_What is being asked_: Both ends included, set down the lines from the line containing "that support P2P are located in regions" through the last line of the records below, without pictures.

Transcribed page contents
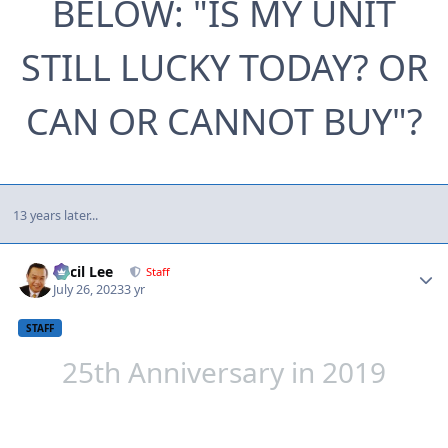
BELOW: "IS MY UNIT
STILL LUCKY TODAY? OR
CAN OR CANNOT BUY"?
13 years later...
Author stats
Cecil Lee
Staff
July 26, 2023
3 yr
STAFF
25th Anniversary in 2019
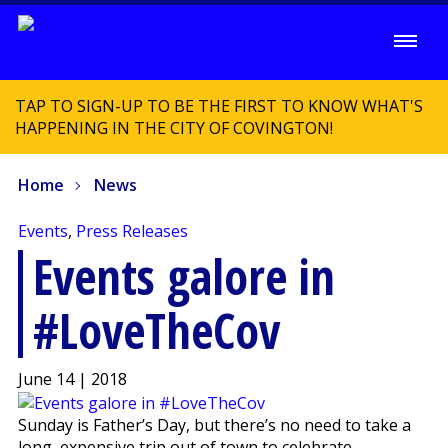
TAP TO SIGN-UP TO BE THE FIRST TO KNOW WHAT'S
HAPPENING IN THE CITY OF COVINGTON!
Home
News
Events
,
Press Releases
Events galore in
#LoveTheCov
June 14 | 2018
Sunday is Father’s Day, but there’s no need to take a
long, expensive trip out of town to celebrate.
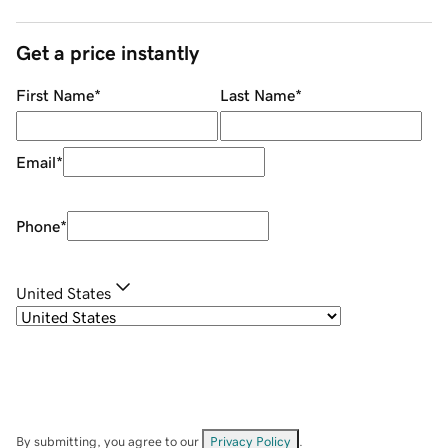
Get a price instantly
First Name
*
Last Name
*
Email
*
Phone
*
United States
By submitting, you agree to our
Privacy Policy
.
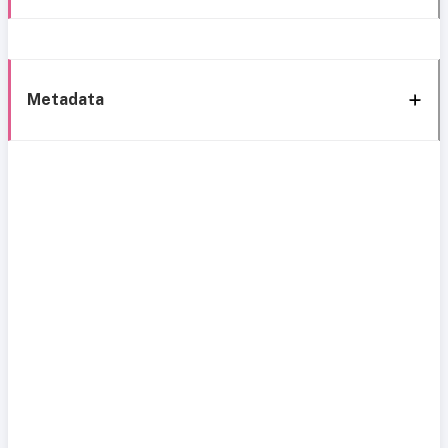
Metadata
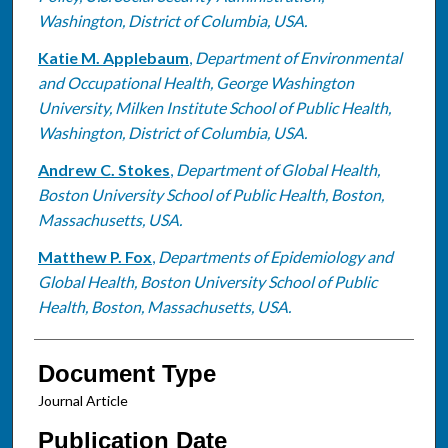
Washington, District of Columbia, USA.
Katie M. Applebaum
,
Department of Environmental
and Occupational Health, George Washington
University, Milken Institute School of Public Health,
Washington, District of Columbia, USA.
Andrew C. Stokes
,
Department of Global Health,
Boston University School of Public Health, Boston,
Massachusetts, USA.
Matthew P. Fox
,
Departments of Epidemiology and
Global Health, Boston University School of Public
Health, Boston, Massachusetts, USA.
Document Type
Journal Article
Publication Date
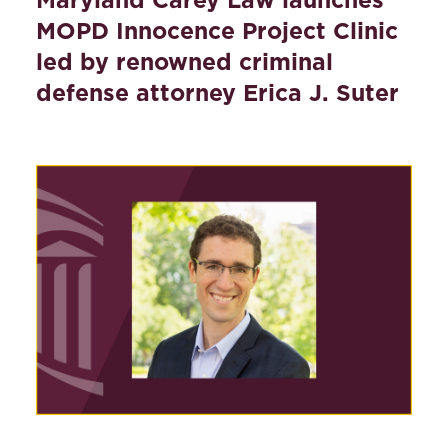
MOPD Innocence Project Clinic
led by renowned criminal
defense attorney Erica J. Suter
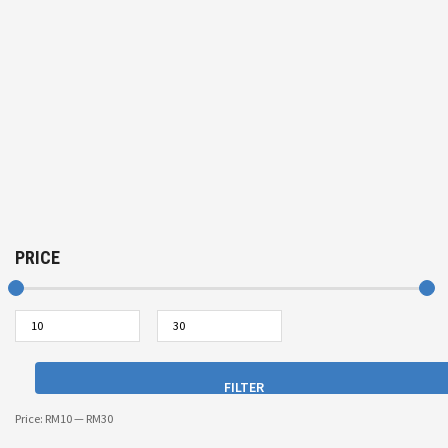
PRICE
FILTER
Price:
RM10
—
RM30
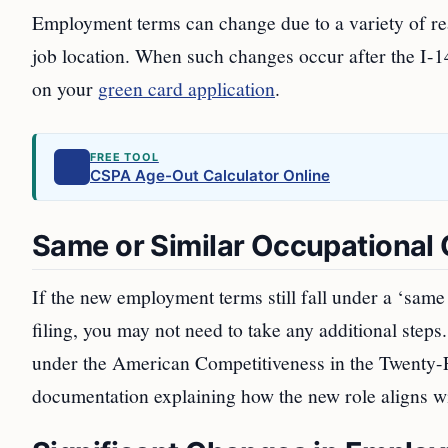
Employment terms can change due to a variety of rea
job location. When such changes occur after the I-140
on your
green card application
.
FREE TOOL
CSPA Age-Out Calculator Online
Same or Similar Occupational C
If the new employment terms still fall under a ‘same 
filing, you may not need to take any additional steps. 
under the American Competitiveness in the Twenty-
documentation explaining how the new role aligns wit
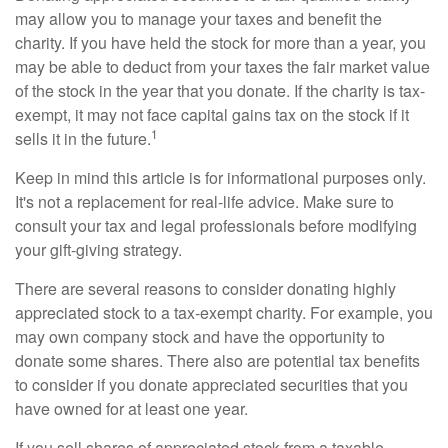
may allow you to manage your taxes and benefit the
charity. If you have held the stock for more than a year, you
may be able to deduct from your taxes the fair market value
of the stock in the year that you donate. If the charity is tax-
exempt, it may not face capital gains tax on the stock if it
1
sells it in the future.
Keep in mind this article is for informational purposes only.
It's not a replacement for real-life advice. Make sure to
consult your tax and legal professionals before modifying
your gift-giving strategy.
There are several reasons to consider donating highly
appreciated stock to a tax-exempt charity. For example, you
may own company stock and have the opportunity to
donate some shares. There also are potential tax benefits
to consider if you donate appreciated securities that you
have owned for at least one year.
If you sell shares of appreciated stock from a taxable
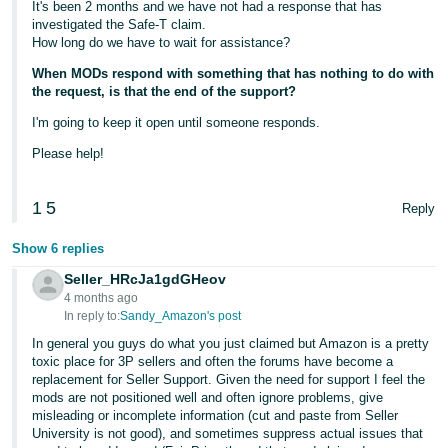
It's been 2 months and we have not had a response that has
investigated the Safe-T claim.
How long do we have to wait for assistance?
When MODs respond with something that has nothing to do with
the request, is that the end of the support?
I'm going to keep it open until someone responds.
Please help!
1
5
Reply
Show 6 replies
Seller_HRcJa1gdGHeov
4 months ago
In reply to:
Sandy_Amazon's post
In general you guys do what you just claimed but Amazon is a pretty
toxic place for 3P sellers and often the forums have become a
replacement for Seller Support. Given the need for support I feel the
mods are not positioned well and often ignore problems, give
misleading or incomplete information (cut and paste from Seller
University is not good), and sometimes suppress actual issues that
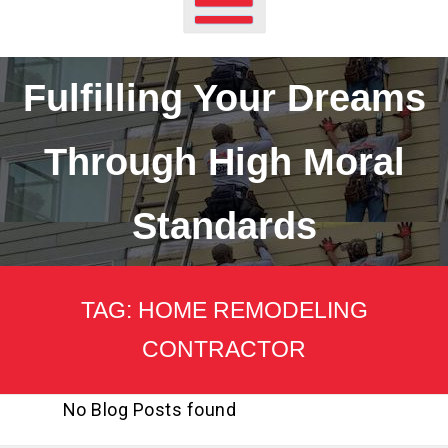
Fulfilling Your Dreams
Through High Moral
Standards
TAG:
HOME REMODELING
CONTRACTOR
No Blog Posts found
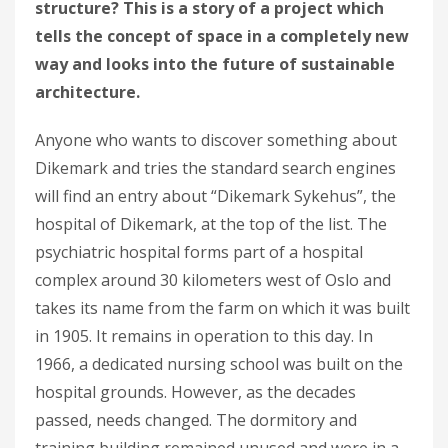
structure? This is a story of a project which
tells the concept of space in a completely new
way and looks into the future of sustainable
architecture.
Anyone who wants to discover something about
Dikemark and tries the standard search engines
will find an entry about “Dikemark Sykehus”, the
hospital of Dikemark, at the top of the list. The
psychiatric hospital forms part of a hospital
complex around 30 kilometers west of Oslo and
takes its name from the farm on which it was built
in 1905. It remains in operation to this day. In
1966, a dedicated nursing school was built on the
hospital grounds. However, as the decades
passed, needs changed. The dormitory and
training building remained unused and were in a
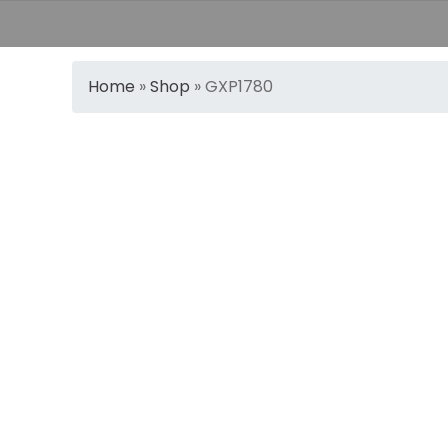
Home
»
Shop
»
GXP1780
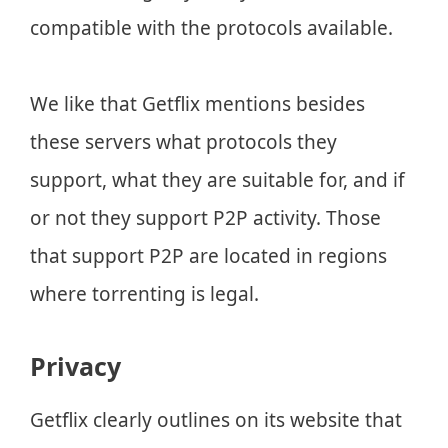
compatible with the protocols available.
We like that Getflix mentions besides
these servers what protocols they
support, what they are suitable for, and if
or not they support P2P activity. Those
that support P2P are located in regions
where torrenting is legal.
Privacy
Getflix clearly outlines on its website that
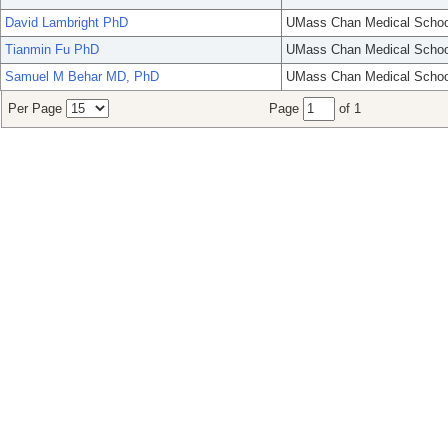
David Lambright PhD
UMass Chan Medical Schoo
Tianmin Fu PhD
UMass Chan Medical Schoo
Samuel M Behar MD, PhD
UMass Chan Medical Schoo
Per Page
Page
of 1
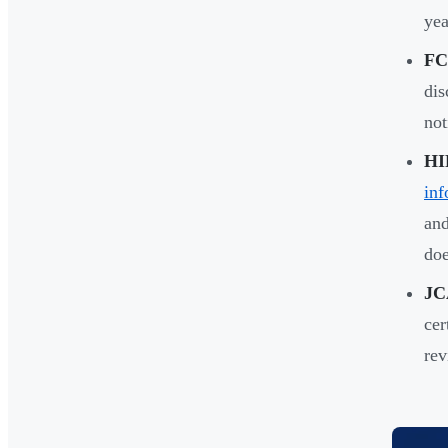
yea
FC
dis
not
HI
inf
an
doe
JC
cer
rev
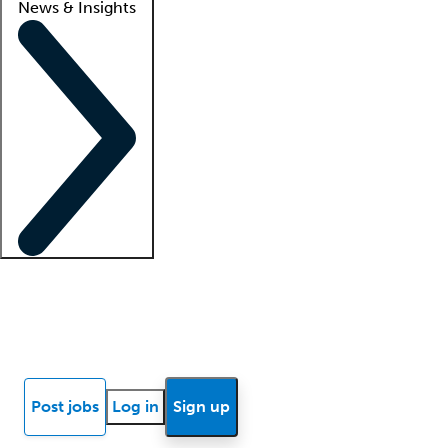
News & Insights
Locum insights
Know Better Blog
News
Research reports
Post jobs
Log in
Sign up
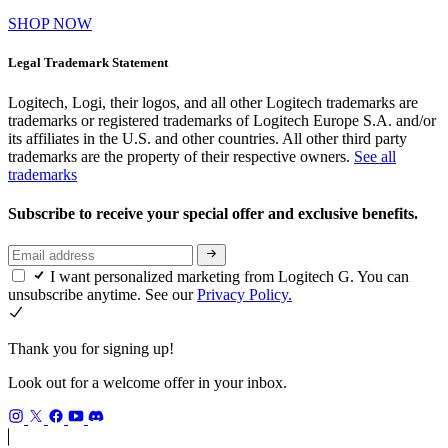
SHOP NOW
Legal Trademark Statement
Logitech, Logi, their logos, and all other Logitech trademarks are
trademarks or registered trademarks of Logitech Europe S.A. and/or
its affiliates in the U.S. and other countries. All other third party
trademarks are the property of their respective owners.
See all
trademarks
Subscribe to receive your special offer and exclusive benefits.
I want personalized marketing from Logitech G. You can
unsubscribe anytime. See our
Privacy Policy.
Thank you for signing up!
Look out for a welcome offer in your inbox.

_Task answer_:
that support P2P are located in regions
where torrenting is legal.
Privacy
Getflix clearly outlines on its website that
David Lambright PhD
UMass Chan Medical Schoo
Tianmin Fu PhD
UMass Chan Medical Schoo
Samuel M Behar MD, PhD
UMass Chan Medical Schoo
Per Page
Page
of 1
yea
FC
dis
not
HI
inf
an
doe
JC
cer
rev
News & Insights
Locum insights
Know Better Blog
News
Research reports
Post jobs
Log in
Sign up
SHOP NOW
Legal Trademark Statement
Logitech, Logi, their logos, and all other Logitech trademarks are
trademarks or registered trademarks of Logitech Europe S.A. and/or
its affiliates in the U.S. and other countries. All other third party
trademarks are the property of their respective owners.
See all
trademarks
Subscribe to receive your special offer and exclusive benefits.
I want personalized marketing from Logitech G. You can
unsubscribe anytime. See our
Privacy Policy.
Thank you for signing up!
Look out for a welcome offer in your inbox.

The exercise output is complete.